▸ **JOB 1**
Answer these questions from the passage on predicting NFL games:
(a) What share of games can methods such as support vector machines and neural networks accurately predict?
(b) Which predictor remains best in terms of correlation with actual scoring margin?
(c) In which year was the proportion of games won by the "better" team aberrantly low?
▸ **JOB 2**
Reproduce word for word the part of the passage on predicting NFL games starting with "Problem Statement" and going on through "team's run offense)?".

-- Begin PASSAGE --

Abstract
Using a dataset that compares offense with opponent defense and special teams with opponent special teams, adjusts for opponents, and translates normal yards-per-game statistics into percentages over average, statistical learning methods such as support vector machines and neural networks can accurately predict over 65% of games. The Las Vegas spread, however, remains the best predictor in terms of correlation with actual scoring margin. In addition, the dataset used in these experiments contains variables with many high-order relationships that are difficult to capture. All methods of predicting the final scoring margin of football games, including the spread, have problems getting within 10 points of the correct margin on average. They are also susceptible to natural variations in the proportion of games won by the “better” team, which was aberrantly high in 2005 and aberrantly low in 2006.
Problem Statement
Can the outcomes of NFL games be predicted accurately using statistics adjusted for opponent and direct comparison of units on each team that actually face each other (e.g. Home team's run defense vs. Away team's run offense)?

-- End PASSAGE --
-- Begin GIVEN MATERIAL --

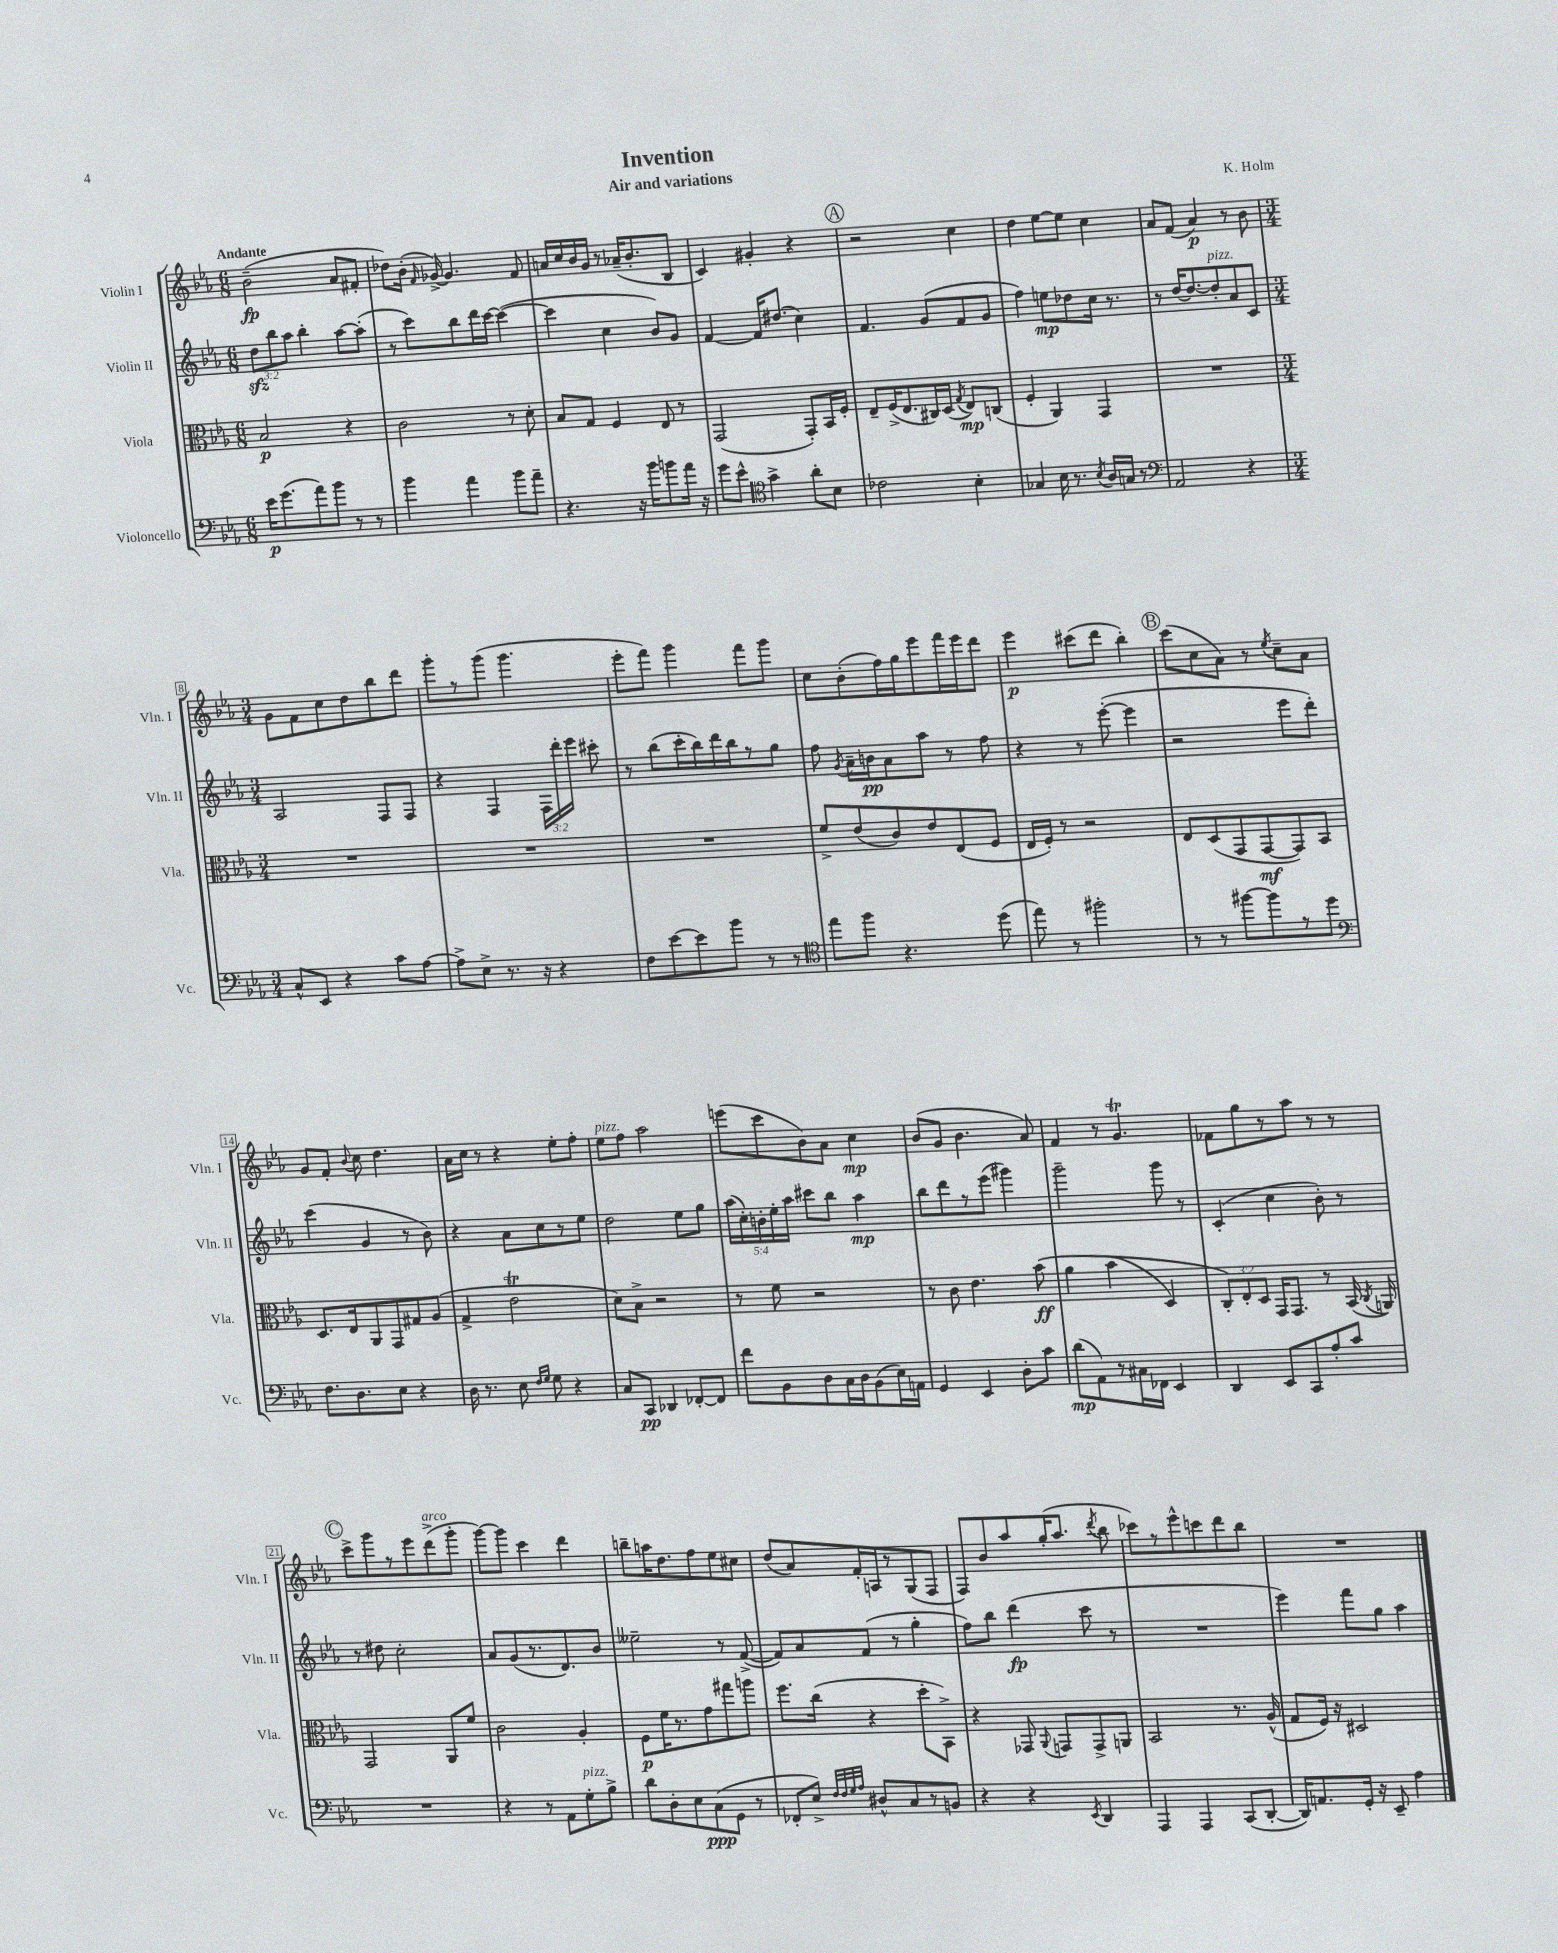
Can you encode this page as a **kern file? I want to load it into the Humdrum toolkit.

-- End GIVEN MATERIAL --

▸ **TASK SOLUTION 1**
(a) Over 65%
(b) The Las Vegas spread
(c) 2006

▸ **TASK SOLUTION 2**
Problem Statement
Can the outcomes of NFL games be predicted accurately using statistics adjusted for opponent and direct comparison of units on each team that actually face each other (e.g. Home team's run defense vs. Away team's run offense)?